Medimassa.co.id – Mantan Direktur Utama PT Investree Radhika Jaya, Adrian Asharyanto Gunadi, tengah menjadi sorotan publik setelah diketahui menjabat sebagai CEO JTA Investree Doha Consultancy di Qatar, padahal dirinya masih berstatus sebagai Daftar Pencarian Orang (DPO) oleh Otoritas Jasa Keuangan (OJK) Republik Indonesia.
Adrian sebelumnya ditetapkan sebagai tersangka dalam kasus pelanggaran pengelolaan dana di perusahaan fintech lending Investree, yang izin operasionalnya telah dicabut OJK sejak Oktober 2024.
Status Tersangka dan Red Notice Interpol
Adrian masuk dalam DPO sejak awal 2025 karena diduga melanggar ketentuan ekuitas minimum dan melakukan kegiatan di luar ketentuan LPBBTI (Layanan Pendanaan Berbasis Teknologi Informasi). Kasus ini membuat OJK mengajukan permohonan red notice ke Interpol serta berkoordinasi dengan aparat penegak hukum untuk pencabutan paspor dan pelacakan internasional.

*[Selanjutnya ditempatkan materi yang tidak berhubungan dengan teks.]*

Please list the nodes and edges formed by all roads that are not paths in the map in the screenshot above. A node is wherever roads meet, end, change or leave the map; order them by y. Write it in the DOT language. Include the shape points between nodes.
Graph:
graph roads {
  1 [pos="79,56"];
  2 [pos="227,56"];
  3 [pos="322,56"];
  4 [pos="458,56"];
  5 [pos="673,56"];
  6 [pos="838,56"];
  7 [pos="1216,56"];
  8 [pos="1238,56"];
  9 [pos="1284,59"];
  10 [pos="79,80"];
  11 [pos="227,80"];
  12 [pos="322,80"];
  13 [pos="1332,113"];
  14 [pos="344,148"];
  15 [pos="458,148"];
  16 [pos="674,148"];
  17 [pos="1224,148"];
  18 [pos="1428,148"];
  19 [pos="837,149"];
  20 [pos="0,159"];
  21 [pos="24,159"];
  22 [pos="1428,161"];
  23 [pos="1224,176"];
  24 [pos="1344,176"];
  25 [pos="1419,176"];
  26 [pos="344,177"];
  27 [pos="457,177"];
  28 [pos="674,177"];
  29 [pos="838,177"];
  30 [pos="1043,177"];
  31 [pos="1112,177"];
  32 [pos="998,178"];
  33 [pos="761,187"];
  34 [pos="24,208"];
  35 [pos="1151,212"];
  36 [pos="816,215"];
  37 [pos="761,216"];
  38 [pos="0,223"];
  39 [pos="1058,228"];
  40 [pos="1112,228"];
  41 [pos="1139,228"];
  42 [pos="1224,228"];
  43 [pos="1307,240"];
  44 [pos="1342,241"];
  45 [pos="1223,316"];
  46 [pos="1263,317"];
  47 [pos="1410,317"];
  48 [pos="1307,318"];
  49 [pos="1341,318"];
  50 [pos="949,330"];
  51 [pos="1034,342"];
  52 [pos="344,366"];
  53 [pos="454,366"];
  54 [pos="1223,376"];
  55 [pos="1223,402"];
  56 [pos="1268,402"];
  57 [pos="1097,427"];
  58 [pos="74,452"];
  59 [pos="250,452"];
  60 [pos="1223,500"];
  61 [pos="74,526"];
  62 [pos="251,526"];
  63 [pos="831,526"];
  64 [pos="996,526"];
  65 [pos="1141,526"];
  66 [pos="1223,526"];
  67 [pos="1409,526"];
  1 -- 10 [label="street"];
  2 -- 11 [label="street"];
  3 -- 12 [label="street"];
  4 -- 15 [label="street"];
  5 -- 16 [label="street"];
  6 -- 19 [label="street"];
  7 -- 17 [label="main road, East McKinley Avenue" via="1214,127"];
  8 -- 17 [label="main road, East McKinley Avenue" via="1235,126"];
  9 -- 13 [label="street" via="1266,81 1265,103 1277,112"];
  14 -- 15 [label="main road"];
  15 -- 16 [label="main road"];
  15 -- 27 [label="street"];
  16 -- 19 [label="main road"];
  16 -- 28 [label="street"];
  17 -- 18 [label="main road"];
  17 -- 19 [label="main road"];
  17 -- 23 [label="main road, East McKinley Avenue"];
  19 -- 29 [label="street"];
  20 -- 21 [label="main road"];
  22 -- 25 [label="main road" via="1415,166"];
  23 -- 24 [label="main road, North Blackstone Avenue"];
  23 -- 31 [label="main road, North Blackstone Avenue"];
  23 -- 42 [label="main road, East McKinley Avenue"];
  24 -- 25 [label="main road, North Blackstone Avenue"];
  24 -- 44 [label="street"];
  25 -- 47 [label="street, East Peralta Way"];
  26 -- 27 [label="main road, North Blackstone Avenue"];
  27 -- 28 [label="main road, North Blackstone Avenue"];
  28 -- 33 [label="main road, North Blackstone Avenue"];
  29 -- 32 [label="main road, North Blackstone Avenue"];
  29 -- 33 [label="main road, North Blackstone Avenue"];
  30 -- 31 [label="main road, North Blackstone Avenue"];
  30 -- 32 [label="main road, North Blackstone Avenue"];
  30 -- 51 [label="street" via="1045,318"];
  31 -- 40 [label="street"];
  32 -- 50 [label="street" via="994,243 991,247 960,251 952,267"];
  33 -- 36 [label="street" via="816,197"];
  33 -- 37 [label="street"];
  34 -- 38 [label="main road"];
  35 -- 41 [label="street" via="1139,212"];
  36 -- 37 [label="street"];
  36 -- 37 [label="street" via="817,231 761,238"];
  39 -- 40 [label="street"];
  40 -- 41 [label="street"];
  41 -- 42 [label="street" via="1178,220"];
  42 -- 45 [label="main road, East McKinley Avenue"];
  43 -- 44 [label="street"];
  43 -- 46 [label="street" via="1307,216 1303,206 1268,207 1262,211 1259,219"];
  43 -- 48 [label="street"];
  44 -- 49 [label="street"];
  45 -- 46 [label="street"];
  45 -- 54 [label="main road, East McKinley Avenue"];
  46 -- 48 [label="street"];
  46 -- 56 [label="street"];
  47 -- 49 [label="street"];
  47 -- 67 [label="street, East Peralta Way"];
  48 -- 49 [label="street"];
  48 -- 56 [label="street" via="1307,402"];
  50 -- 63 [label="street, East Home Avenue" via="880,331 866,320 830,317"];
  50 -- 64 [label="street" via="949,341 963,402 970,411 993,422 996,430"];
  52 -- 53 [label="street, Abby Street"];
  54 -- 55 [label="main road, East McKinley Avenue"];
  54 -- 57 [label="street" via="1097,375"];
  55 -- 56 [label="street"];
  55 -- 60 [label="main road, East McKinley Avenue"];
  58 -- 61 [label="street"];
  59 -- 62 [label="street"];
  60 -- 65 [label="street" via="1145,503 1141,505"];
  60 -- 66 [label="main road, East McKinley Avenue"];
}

"Kami menyayangkan adanya individu berstatus DPO yang justru bisa menjabat CEO di luar negeri," kata M. Ismail Riyadi, Plt Kepala Departemen Literasi dan Inklusi Keuangan OJK, Jumat (26/7/2025).
Jabat CEO di Doha, Qatar Saat Jadi Buron
Keberadaan Adrian di luar negeri terpantau melalui aktivitasnya sebagai pimpinan JTA Investree Doha Consultancy – entitas yang disebut sebagai bagian dari jaringan Investree Group. Fakta ini menimbulkan pertanyaan publik: bagaimana mungkin seorang buronan hukum bisa aktif menjalankan bisnis secara formal di luar negeri?
OJK menyebut pihaknya akan meningkatkan koordinasi dengan otoritas di Qatar, termasuk melalui Interpol dan Kementerian Luar Negeri, untuk memastikan proses hukum terhadap Adrian tetap berjalan.
Investree Dicabut Izin, Nasabah Masih Terdampak
Sebagai informasi, OJK mencabut izin usaha Investree pada 21 Oktober 2024, berdasarkan Keputusan Dewan Komisioner Nomor KEP-53/D.06/2024. Pencabutan tersebut terjadi karena pelanggaran berat, termasuk masalah solvabilitas dan gagal bayar ke ribuan lender.
Hingga kini, banyak lender (pemberi pinjaman) belum menerima pelunasan dana, dan status hukum CEO sebelumnya menjadi perhatian penting dalam proses penyelesaian tanggung jawab perdata maupun pidana.
OJK secara tegas menyatakan komitmennya untuk menegakkan proses hukum terhadap Adrian Gunadi, meski yang bersangkutan kini berada di luar negeri. Penunjukan dirinya sebagai CEO di Qatar memicu sorotan publik dan menambah kompleksitas upaya pemulihan kerugian para lender. Kasus ini menjadi peringatan penting dalam pengawasan industri fintech, serta perlunya kerja sama hukum lintas negara yang lebih kuat.